In this series of blogs we will highlight some parts of the UK that you deserve for a vacation and your car deserves for a good shake-down drive.
This time we’re looking at the Norfolk coast, East Anglia.
Norfolk is blessed with some glorious beaches, pretty villages, flat but enjoyable roads and usually a stiff breeze from the North Sea. It’s not always cold, indeed it’s often the hottest part of the country, but you often need to wrap up. So take your shades and your windjammer and enjoy a tour that can take half a day, if you don’t stop much, or a week if you want to take it all in properly.

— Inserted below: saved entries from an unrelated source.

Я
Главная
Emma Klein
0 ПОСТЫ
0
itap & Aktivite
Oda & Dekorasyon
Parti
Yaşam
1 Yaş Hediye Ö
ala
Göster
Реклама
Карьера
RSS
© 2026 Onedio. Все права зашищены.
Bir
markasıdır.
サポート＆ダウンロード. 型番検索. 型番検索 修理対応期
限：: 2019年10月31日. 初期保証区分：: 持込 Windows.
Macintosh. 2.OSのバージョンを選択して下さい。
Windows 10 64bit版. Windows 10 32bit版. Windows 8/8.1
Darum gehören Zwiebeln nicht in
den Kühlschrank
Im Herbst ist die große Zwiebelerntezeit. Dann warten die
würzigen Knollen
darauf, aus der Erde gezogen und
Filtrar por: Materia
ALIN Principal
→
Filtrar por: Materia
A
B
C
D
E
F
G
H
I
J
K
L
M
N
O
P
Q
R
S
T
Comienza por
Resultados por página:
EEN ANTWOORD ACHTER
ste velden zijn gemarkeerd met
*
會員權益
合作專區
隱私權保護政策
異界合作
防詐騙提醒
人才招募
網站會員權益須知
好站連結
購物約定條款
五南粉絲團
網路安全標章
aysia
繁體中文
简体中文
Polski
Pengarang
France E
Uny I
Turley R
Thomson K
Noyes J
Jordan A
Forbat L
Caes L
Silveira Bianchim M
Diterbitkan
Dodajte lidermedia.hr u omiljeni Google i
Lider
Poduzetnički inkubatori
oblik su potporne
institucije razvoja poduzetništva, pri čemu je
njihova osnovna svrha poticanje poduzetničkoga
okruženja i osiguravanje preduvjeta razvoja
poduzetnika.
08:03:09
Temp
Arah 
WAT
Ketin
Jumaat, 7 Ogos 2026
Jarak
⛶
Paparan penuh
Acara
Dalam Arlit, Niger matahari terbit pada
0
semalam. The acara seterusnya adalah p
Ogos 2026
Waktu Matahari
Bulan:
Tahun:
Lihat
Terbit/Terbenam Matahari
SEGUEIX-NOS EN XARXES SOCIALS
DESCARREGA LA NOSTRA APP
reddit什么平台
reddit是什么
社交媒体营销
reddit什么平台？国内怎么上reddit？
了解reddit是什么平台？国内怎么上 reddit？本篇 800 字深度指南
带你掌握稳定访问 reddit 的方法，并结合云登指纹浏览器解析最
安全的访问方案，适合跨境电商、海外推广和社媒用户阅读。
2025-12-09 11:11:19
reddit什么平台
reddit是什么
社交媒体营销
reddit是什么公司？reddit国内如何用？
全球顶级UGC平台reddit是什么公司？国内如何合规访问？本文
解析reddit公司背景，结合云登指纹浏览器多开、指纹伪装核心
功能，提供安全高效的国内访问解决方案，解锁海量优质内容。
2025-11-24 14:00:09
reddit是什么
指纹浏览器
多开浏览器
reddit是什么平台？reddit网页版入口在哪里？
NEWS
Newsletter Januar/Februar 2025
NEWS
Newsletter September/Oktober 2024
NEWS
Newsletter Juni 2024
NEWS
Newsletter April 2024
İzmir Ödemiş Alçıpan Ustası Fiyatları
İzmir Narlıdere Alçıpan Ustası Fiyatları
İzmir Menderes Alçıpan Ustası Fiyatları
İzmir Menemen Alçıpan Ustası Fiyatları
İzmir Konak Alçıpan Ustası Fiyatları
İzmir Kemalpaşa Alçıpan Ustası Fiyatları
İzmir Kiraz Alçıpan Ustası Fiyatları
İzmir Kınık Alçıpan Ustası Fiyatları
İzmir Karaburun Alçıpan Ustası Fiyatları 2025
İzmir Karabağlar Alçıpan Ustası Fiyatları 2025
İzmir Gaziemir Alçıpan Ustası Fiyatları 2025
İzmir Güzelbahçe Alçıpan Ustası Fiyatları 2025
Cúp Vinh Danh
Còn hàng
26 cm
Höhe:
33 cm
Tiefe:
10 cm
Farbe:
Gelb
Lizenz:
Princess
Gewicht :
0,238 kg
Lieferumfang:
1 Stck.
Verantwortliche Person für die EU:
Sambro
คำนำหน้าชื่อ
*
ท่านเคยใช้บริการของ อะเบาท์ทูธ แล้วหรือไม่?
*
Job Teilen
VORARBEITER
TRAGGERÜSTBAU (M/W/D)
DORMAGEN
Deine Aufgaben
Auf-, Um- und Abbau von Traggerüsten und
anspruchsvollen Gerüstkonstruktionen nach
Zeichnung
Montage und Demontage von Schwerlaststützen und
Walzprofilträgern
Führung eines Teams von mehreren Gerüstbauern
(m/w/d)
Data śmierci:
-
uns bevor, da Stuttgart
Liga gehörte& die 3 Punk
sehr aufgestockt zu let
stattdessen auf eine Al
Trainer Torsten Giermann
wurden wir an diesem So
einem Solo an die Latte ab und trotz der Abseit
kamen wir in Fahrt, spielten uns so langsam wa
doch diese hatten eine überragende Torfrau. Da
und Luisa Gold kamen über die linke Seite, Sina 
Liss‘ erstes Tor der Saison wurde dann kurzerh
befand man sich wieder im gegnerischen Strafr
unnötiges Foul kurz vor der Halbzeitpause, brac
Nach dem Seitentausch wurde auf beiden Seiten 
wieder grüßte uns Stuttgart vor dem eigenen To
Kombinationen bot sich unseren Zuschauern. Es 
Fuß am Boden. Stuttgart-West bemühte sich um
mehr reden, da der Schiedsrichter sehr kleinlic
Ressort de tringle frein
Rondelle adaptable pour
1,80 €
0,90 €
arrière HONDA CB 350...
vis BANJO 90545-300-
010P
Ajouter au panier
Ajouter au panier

There are castles, gardens, a Royal dwelling (Sandringham.. not open to visitors!), history and ice cream. The only thing you’ll not find here are mountains, but if you’re from a mountainous region, you’ll love the contrast that Norfolk has to offer.
We’re starting from the South West…
Depending upon how far you’ve travelled to get there, perhaps a good overnight stop/starting place is Quy Mill Hotel & Spa, due east of Cambridge at Stow cum Quy just off the A14.
Something of a blast up the A14 and A11 will take us towards Norwich and to our first Petrolhead stop, Snetterton Race Circuit where there’s usually something on every day (albeit you may require tickets beforehand).
From now on it’s A-roads, country lanes and on to the coast.
As the Lotus Cars HQ is only 18 miles from here, that would be another suitably Petrolhead location to make for. Classic Team Lotus and the Lotus Driving Academy are also located here. No doubt you will spot a few Lotuses on the roads around here, naturally. If you’re lucky, perhaps something on test.
The quickest route there is the A11, but a more fun route away from the traffic takes you through the villages of Old Buckenham, Flaxlands and Wattlefield. No clues there as to the heritage of this part of the world!
We now make for the southernmost Norfolk coast at Great Yarmouth. Its mix of tradition and attractions means it’ll be busy pretty much any time of year. The quickest route there is on the A47 east of Norwich. As our next stop is Cromer – a famous home of seafood – you can turn north to join the A149 with a multitude of right turn options to explore the coast. An example is the B1145 at North Walsham to Mundesley, a pretty seaside village with a maritime museum.
From Cromer we pick up the A149 coast road that will take us all the way to our final stop at Kings Lynn. The North Sea now becomes The Wash and we’re a short hop from the Lincolnshire border.
Driving due south from here on the A10 brings us back to our starting point near Cambridge.
The whole loop, if driven in one go, is around 180 miles and takes circa 4.5 hours. However, the real joy of this drive is the mixture of good overtaking opportunities on flat roads and then gentle detours towards the sea for a coffee and some cake, some fish’n’chips or a sundowner glass of wine. Of course, being on the east coast means ‘sun uppers’ are also a joy, although perhaps not usually with wine!